Re: virus: Building Utopia

Tue, 23 Mar 1999 10:58:02 -0800

Reed Konsler wrote:

> I have a question. If you had never suffered any frustation, would you
> value art?

I don't know. It depends what you mean by art, I suppose. As you may have heard, I draw comics. For me, "art" is a means of self-expression. I think that if I'd never encountered any frustration in attempting to communicate an idea by putting lines on paper, if my every attempt to express myself in this fashion came off perfectly, that I might take the ability for granted and not think to value it any more than most of us think to value our eyesight while wathching a movie. At the same time, if my every attempt to communicate an idea with my "art" were successful, then that would strongly reinforce my art-making behavior.

> I think this consciouness thing is kind of a consolation prize
> for putting up with the bullshit of life.

That's got a nice ring to it, but I don't know if I buy it. I'd be more inclined to say that "character" fits the above sentence better than "consciousness." Still, I think I know what you're saying.

> It's like building a taste for spicy
> foods...once you have it, you can never imagine going back but before
> you have it, you could never imagine why anyone would want it.

The inhabitants of BNW are content.

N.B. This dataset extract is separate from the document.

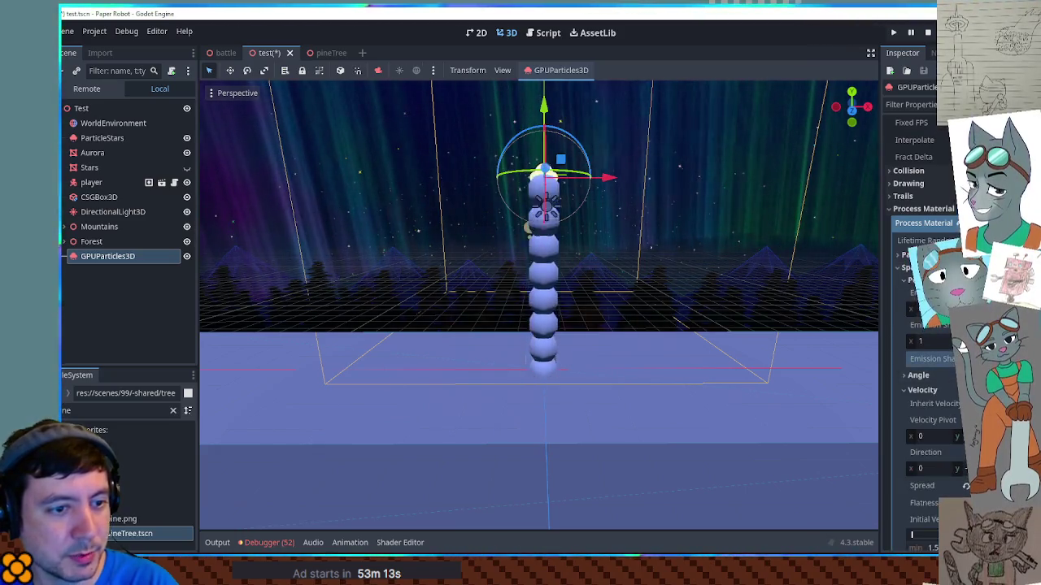
left_click(962, 351)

Their needs are met (with the exception of the need for self-actualization) and their minds are kept occupied with trivialities, but I think you'd be hard pressed to convince Plato that they're happy.

> <I> wouldn't want to live in the Brave New World, either. But <I>
> wouldn't ever exist there...all the pain and suffering of my life would
> never have happened.

Well, the system wasn't perfect, and some people were dissatisfied, but I agree that the complex of formative experiences that produced Reed Konsler are not likely to have taken place in Huxley's Brave New World.

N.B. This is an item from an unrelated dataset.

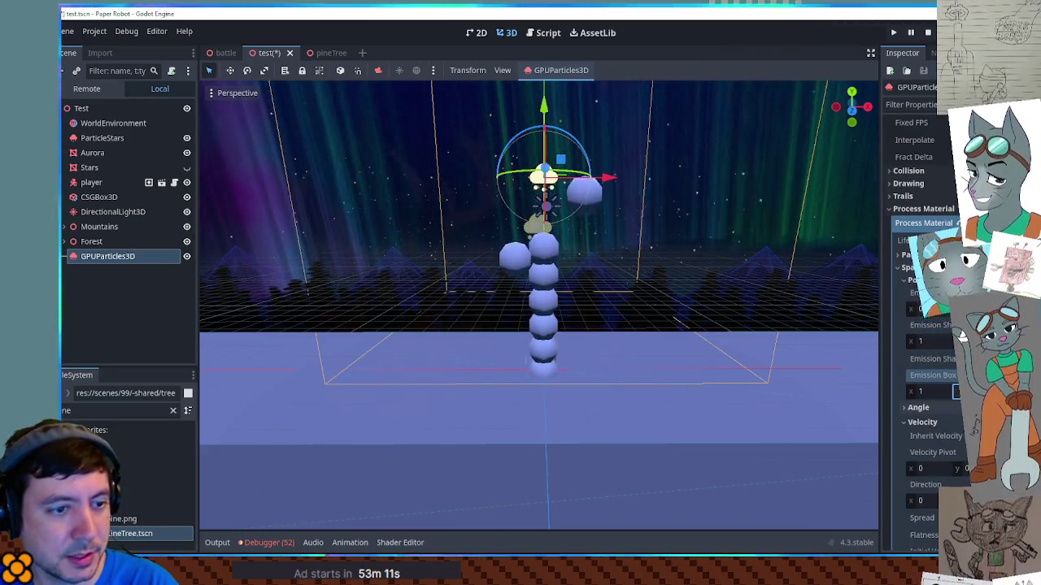
left_click(935, 394)
type("50")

> Or, if it had, I would be on one of those islands.
> I think I'd like a nice sub-tropical one.

As I recall, the island mentioned in Brave New World was an experiment to see what would happen in a society composed entirely of Alpha's. They started a war, and the experiment was terminated. By the time the events in BNW took place, there were no such island enclaves for the dissaffected. In the afterword to the edition I read, Huxley wrote that if he had it to do over again, he would have given the savage the option of going to live on an island, but that wasn't an option in the "Brave New World" that Huxley wrote, and the savage ended up hanging himself.

I haven't read "Brave New World Revisited." Perhaps the island option comes from that sequel to BNW.

> But, even as you an I wouldn't live in BNW...don't we as a culture try
> to preserve innocence into ever and ever longer periods of life.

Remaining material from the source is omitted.